Nevertheless, just before I had unconsciously pushed myself off the brink of sanity, I was able to snap out of all that, and realized that all that redundant thinking over a cup of iced coffee did me no good. It made me feel like I was sad because in dressing up I was merely seeking attention and social approval, the kind of emotional maturity troubled teenagers were entitled to. Technically, I’m no longer a teenager, so that doesn’t sound too good. I reminded myself that I dressed up for myself and not for anyone else. It didn’t matter if anyone else noticed what I was wearing or not. It didn’t matter if anyone else liked what I was wearing or not. At that moment of cold irony when I was so alone at the center of literally swarms of other people, I realized how dependent I had become on others to find happiness, becoming a parasite that relied on what others had to say for survival and feasted on whatever sense of social security, acceptance and belongingness the people around me could offer me. I had not realized that at all.
As if one of Medusa’s snakes suddenly came to life and bit me, I came to my senses and realized that I had failed terribly in keeping myself happy without the assistance of tools and trinkets and social appendices, and that I was now merely reliant on others to feed me with pleasure and a sense of significance, people and things I treated and regarded much the same way a crippled man would his crutches. Where would I be without those blessed crutches? Would I merely roll over and rot on one dark corner of the street, perpetually squatting like a fire hydrant and begging for alms until I died? Most probably. I could not bear to think I allowed myself to have become so weak.
I realized there was no need to be so needy. Medusa’s screaming face emblazoned on my shirt was all that I had. There was no one else to talk to. But it was enough. Somehow the poor decapitated Gorgon spoke to me, her forked tongue slithering in and out of her scaly reptilian lips as she reminded me: smile and the world smiles with you, frown and you frown alone. You’re the only person who will always be there anytime of the day to make yourself feel better. It made sense to me, I thought, and so I flipped the tail of the scarf that dangled down my neck over my shoulder so that it wouldn’t cover her mouth so much and muffle the wise words that came out of them. None of it sounded Greek to me, in fairness.
No one else but myself could make me happy, I realized, and I had found real happiness somewhere inside me, at least at that time. I was happy even if there was no one else to tell me so. My happiness did not rest on some other entity’s existence. It was mine to create, to find, to discover, and to relish in, within me. No amount of spineless dependence on others would lead me to the path I needed to take towards inner happiness. If it was to be, then it was all up to me.
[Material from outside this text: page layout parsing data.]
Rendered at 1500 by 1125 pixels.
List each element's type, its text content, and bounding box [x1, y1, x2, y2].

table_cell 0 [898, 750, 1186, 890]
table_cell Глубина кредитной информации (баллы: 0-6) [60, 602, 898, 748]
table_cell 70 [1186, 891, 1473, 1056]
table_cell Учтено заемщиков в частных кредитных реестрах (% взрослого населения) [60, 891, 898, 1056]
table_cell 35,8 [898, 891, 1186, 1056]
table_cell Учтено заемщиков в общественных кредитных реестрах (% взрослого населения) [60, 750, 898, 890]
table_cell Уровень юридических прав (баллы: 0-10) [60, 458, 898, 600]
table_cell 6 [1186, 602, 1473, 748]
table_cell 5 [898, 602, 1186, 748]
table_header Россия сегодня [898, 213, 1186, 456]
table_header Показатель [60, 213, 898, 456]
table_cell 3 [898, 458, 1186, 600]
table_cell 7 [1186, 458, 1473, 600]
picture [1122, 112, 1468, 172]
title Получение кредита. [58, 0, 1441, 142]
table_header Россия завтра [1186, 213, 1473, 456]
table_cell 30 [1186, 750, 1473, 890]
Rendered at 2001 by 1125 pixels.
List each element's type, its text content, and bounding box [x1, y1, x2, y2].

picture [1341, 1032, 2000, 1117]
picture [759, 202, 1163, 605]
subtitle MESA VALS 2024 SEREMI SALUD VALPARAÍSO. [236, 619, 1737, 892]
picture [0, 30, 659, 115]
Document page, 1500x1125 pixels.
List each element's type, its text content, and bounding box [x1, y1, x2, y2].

It all pretty much depended on how I chose to look at life, and whether I chose to be happy with it or not. I let out a sigh of relief and comfort. What a revelation.
In the end it was still just beheaded old Medusa and I who went home after the night long party, her mythical stare turning all those who looked at me into stone, devoured by the newfound glory of my presence. I walked with pride and confidence this time, with the knowledge that I did not necessarily need anyone to give me happiness, and that I could make my own healthy bowl of happiness if I needed to. I’m starting to believe that sanity and happiness really are an impossible combination.